What the task requires
From the line containing "1,280,745 | 862,041 |" to the last line of the records, reproduce every line exactly and print nothing else.

Entries supplied
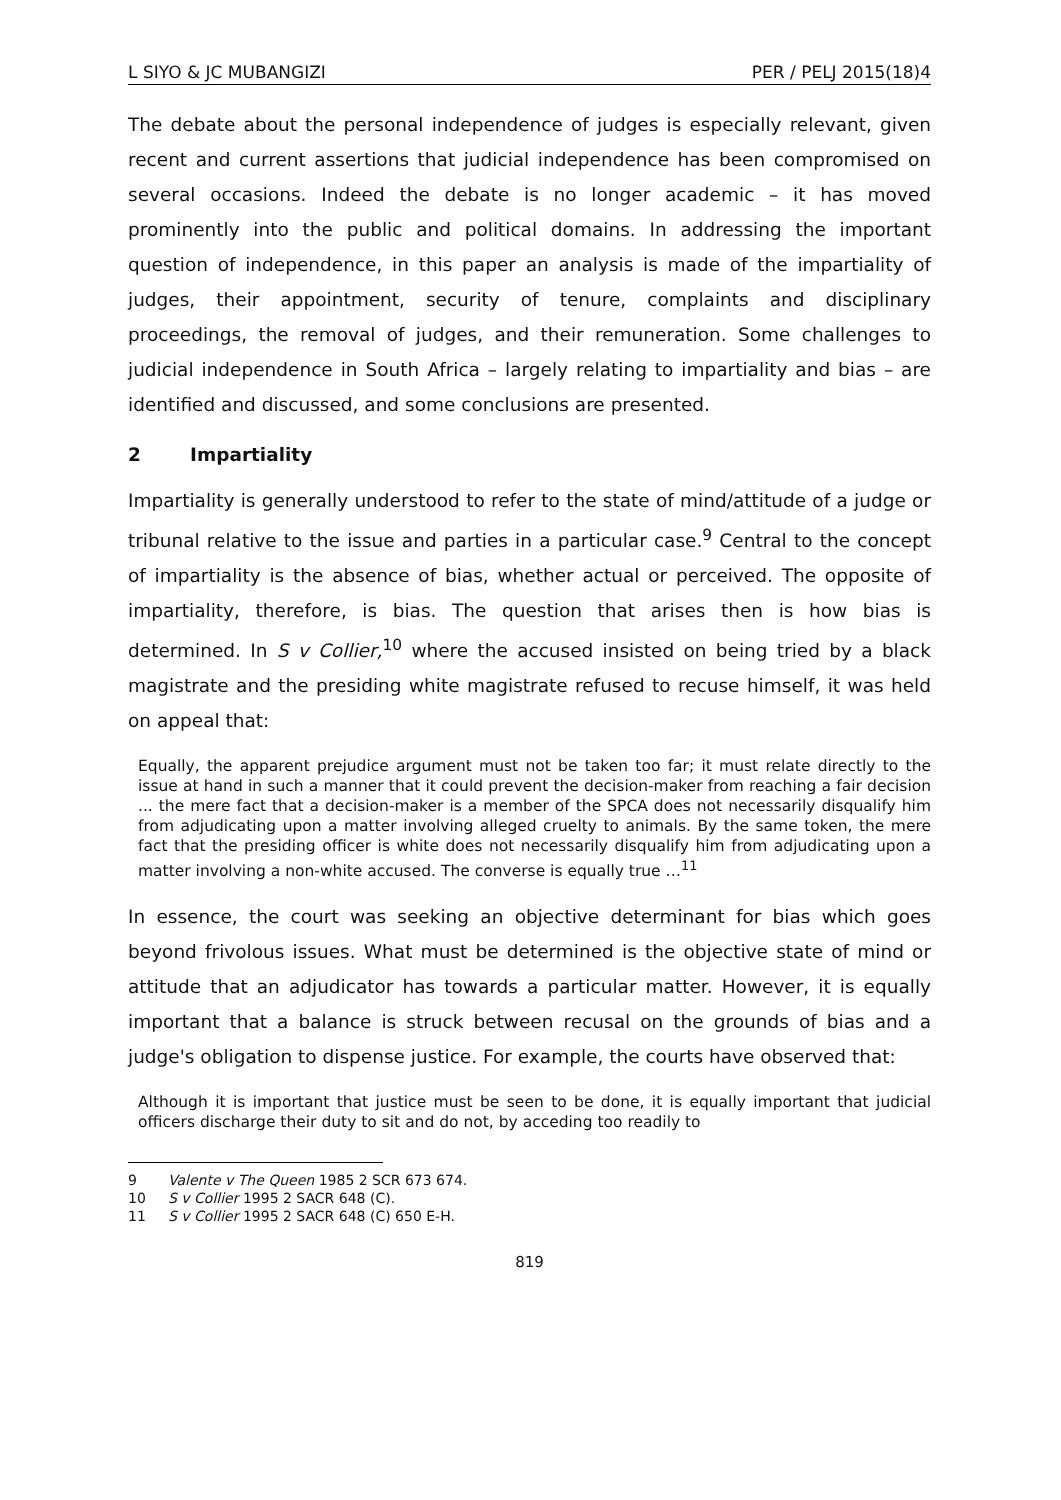L SIYO & JC MUBANGIZI PER / PELJ 2015(18)4
The debate about the personal independence of judges is especially relevant, given recent and current assertions that judicial independence has been compromised on several occasions. Indeed the debate is no longer academic – it has moved prominently into the public and political domains. In addressing the important question of independence, in this paper an analysis is made of the impartiality of judges, their appointment, security of tenure, complaints and disciplinary proceedings, the removal of judges, and their remuneration. Some challenges to judicial independence in South Africa – largely relating to impartiality and bias – are identified and discussed, and some conclusions are presented.
2 Impartiality
Impartiality is generally understood to refer to the state of mind/attitude of a judge or tribunal relative to the issue and parties in a particular case.<sup>9</sup> Central to the concept of impartiality is the absence of bias, whether actual or perceived. The opposite of impartiality, therefore, is bias. The question that arises then is how bias is determined. In S v Collier,<sup>10</sup> where the accused insisted on being tried by a black magistrate and the presiding white magistrate refused to recuse himself, it was held on appeal that:
Equally, the apparent prejudice argument must not be taken too far; it must relate directly to the issue at hand in such a manner that it could prevent the decision-maker from reaching a fair decision ... the mere fact that a decision-maker is a member of the SPCA does not necessarily disqualify him from adjudicating upon a matter involving alleged cruelty to animals. By the same token, the mere fact that the presiding officer is white does not necessarily disqualify him from adjudicating upon a matter involving a non-white accused. The converse is equally true …<sup>11</sup>
In essence, the court was seeking an objective determinant for bias which goes beyond frivolous issues. What must be determined is the objective state of mind or attitude that an adjudicator has towards a particular matter. However, it is equally important that a balance is struck between recusal on the grounds of bias and a judge's obligation to dispense justice. For example, the courts have observed that:
Although it is important that justice must be seen to be done, it is equally important that judicial officers discharge their duty to sit and do not, by acceding too readily to
9 Valente v The Queen 1985 2 SCR 673 674.
10 S v Collier 1995 2 SACR 648 (C).
11 S v Collier 1995 2 SACR 648 (C) 650 E-H.
819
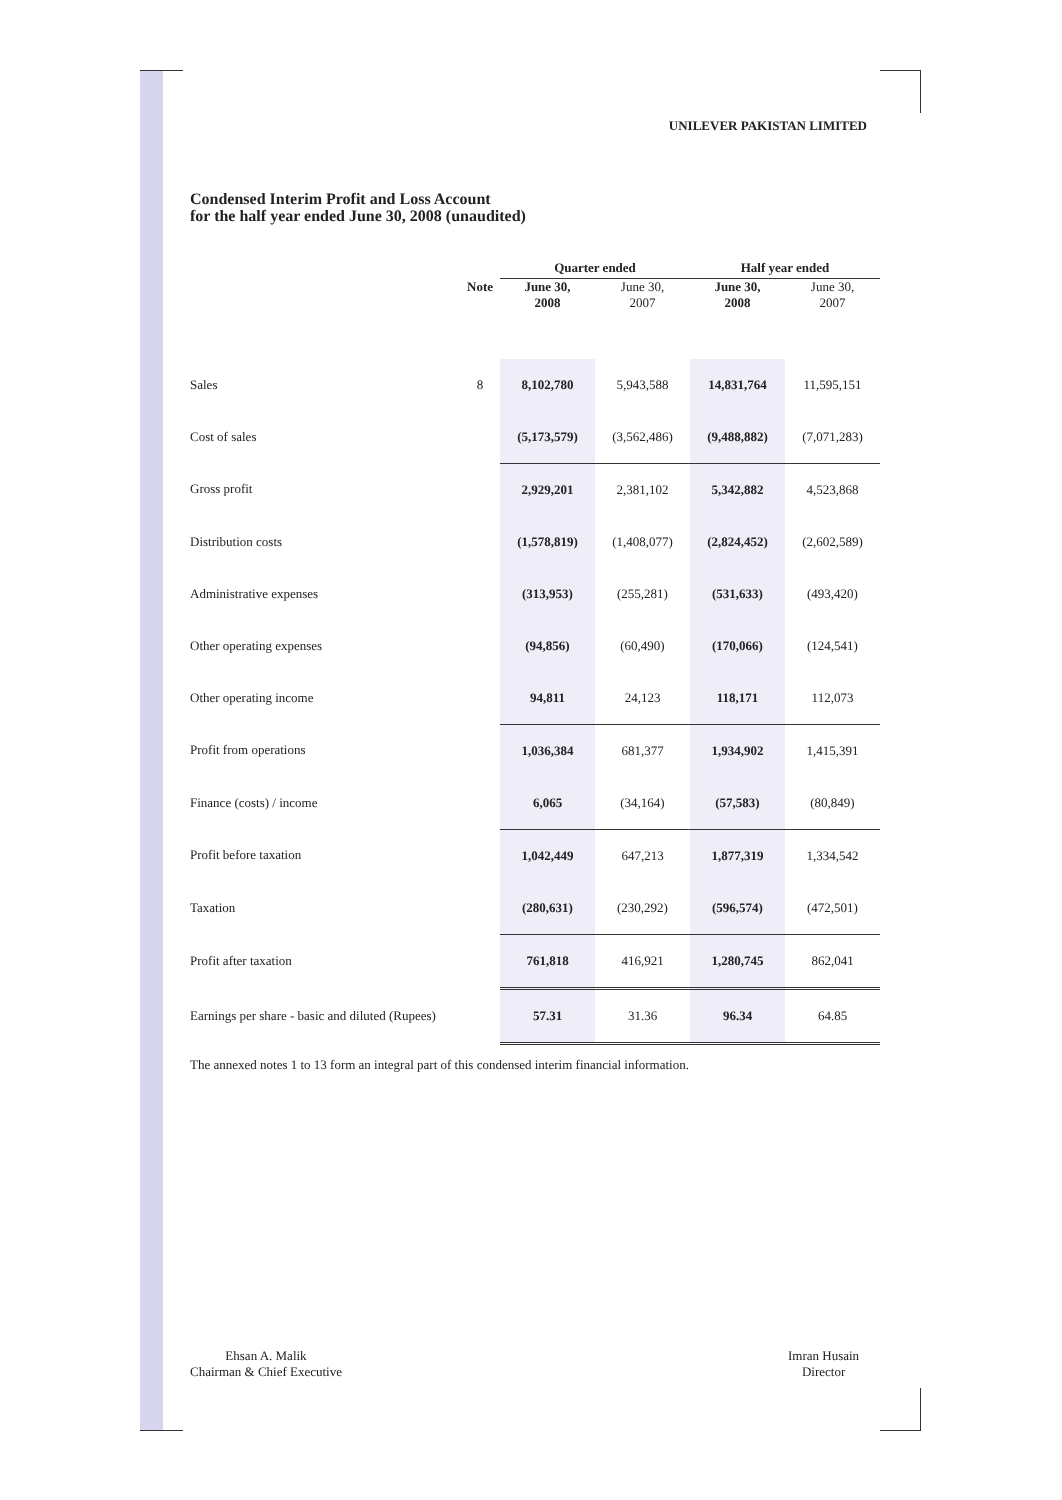UNILEVER PAKISTAN LIMITED
Condensed Interim Profit and Loss Account
for the half year ended June 30, 2008 (unaudited)
| | | Quarter ended | | Half year ended | |
| | Note | June 30, 2008 | June 30, 2007 | June 30, 2008 | June 30, 2007 |
| Sales | 8 | 8,102,780 | 5,943,588 | 14,831,764 | 11,595,151 |
| Cost of sales | | (5,173,579) | (3,562,486) | (9,488,882) | (7,071,283) |
| Gross profit | | 2,929,201 | 2,381,102 | 5,342,882 | 4,523,868 |
| Distribution costs | | (1,578,819) | (1,408,077) | (2,824,452) | (2,602,589) |
| Administrative expenses | | (313,953) | (255,281) | (531,633) | (493,420) |
| Other operating expenses | | (94,856) | (60,490) | (170,066) | (124,541) |
| Other operating income | | 94,811 | 24,123 | 118,171 | 112,073 |
| Profit from operations | | 1,036,384 | 681,377 | 1,934,902 | 1,415,391 |
| Finance (costs) / income | | 6,065 | (34,164) | (57,583) | (80,849) |
| Profit before taxation | | 1,042,449 | 647,213 | 1,877,319 | 1,334,542 |
| Taxation | | (280,631) | (230,292) | (596,574) | (472,501) |
| Profit after taxation | | 761,818 | 416,921 | 1,280,745 | 862,041 |
| Earnings per share - basic and diluted (Rupees) | | 57.31 | 31.36 | 96.34 | 64.85 |
The annexed notes 1 to 13 form an integral part of this condensed interim financial information.
Ehsan A. Malik
Chairman & Chief Executive
Imran Husain
Director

Solution for this problem
| Profit after taxation | | 761,818 | 416,921 | 1,280,745 | 862,041 |
| Earnings per share - basic and diluted (Rupees) | | 57.31 | 31.36 | 96.34 | 64.85 |
The annexed notes 1 to 13 form an integral part of this condensed interim financial information.
Ehsan A. Malik
Chairman & Chief Executive
Imran Husain
Director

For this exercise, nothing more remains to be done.